* **Tasks to perform**
1 - List every internal component of the unit that the forum thread's pairing theory mentions.
2 - Using the forum thread's pairing theory, explain why the unit ends up with no RF pairing.

* **Source extract**
═══

If I were to try and imagine what was breaking internally, I think some table that holds a listing of Bluetooth MAC addresses is getting corrupted. Maybe part of the software that pairs sees the MAC in the table so it doesn’t re-pair, but the part of the software that runs the UI and operations isn’t reading the table correctly, so no RF pairing. New remote = new MAC address. 


Sent from my iPhone using Tapatalk


----------



## Rawson819

philco782 said:


> If I were to try and imagine what was breaking internally, I think some table that holds a listing of Bluetooth MAC addresses is getting corrupted. Maybe part of the software that pairs sees the MAC in the table so it doesn't re-pair, but the part of the software that runs the UI and operations isn't reading the table correctly, so no RF pairing. New remote = new MAC address.


Interesting theory. I do think I agree that something in the units is preventing the pair, not the remote.

═══

* **Provided material**
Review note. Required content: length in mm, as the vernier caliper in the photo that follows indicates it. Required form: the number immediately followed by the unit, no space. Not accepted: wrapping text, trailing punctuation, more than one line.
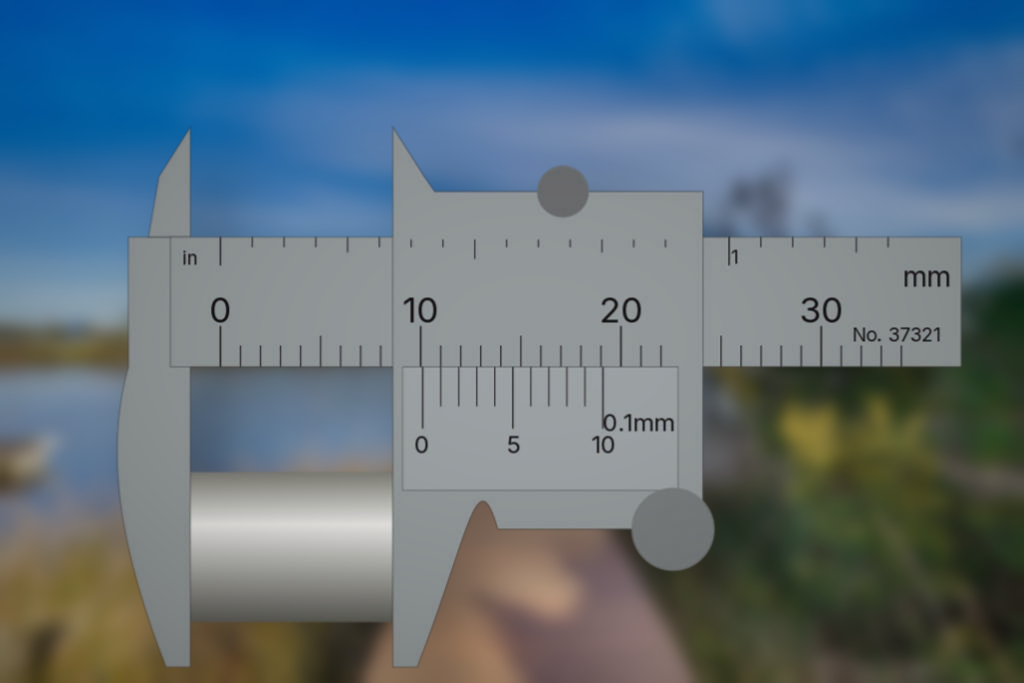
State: 10.1mm
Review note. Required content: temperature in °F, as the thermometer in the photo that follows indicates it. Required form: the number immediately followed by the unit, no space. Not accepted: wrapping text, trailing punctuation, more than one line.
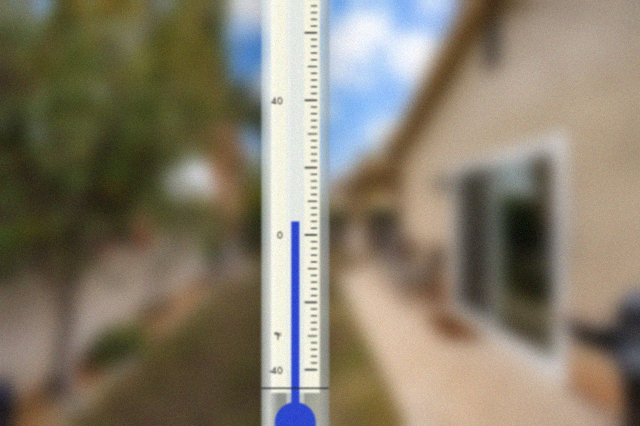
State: 4°F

═══

* **Numbered responses**
1 -
- A table that holds a listing of Bluetooth MAC addresses
- The part of the software that pairs
- The part of the software that runs the UI and operations

2 - The table of Bluetooth MAC addresses may be getting corrupted. The part of the software that pairs sees the remote's MAC in the table and so does not re-pair. Meanwhile, the part that runs the UI and operations does not read the table correctly, so no RF pairing results.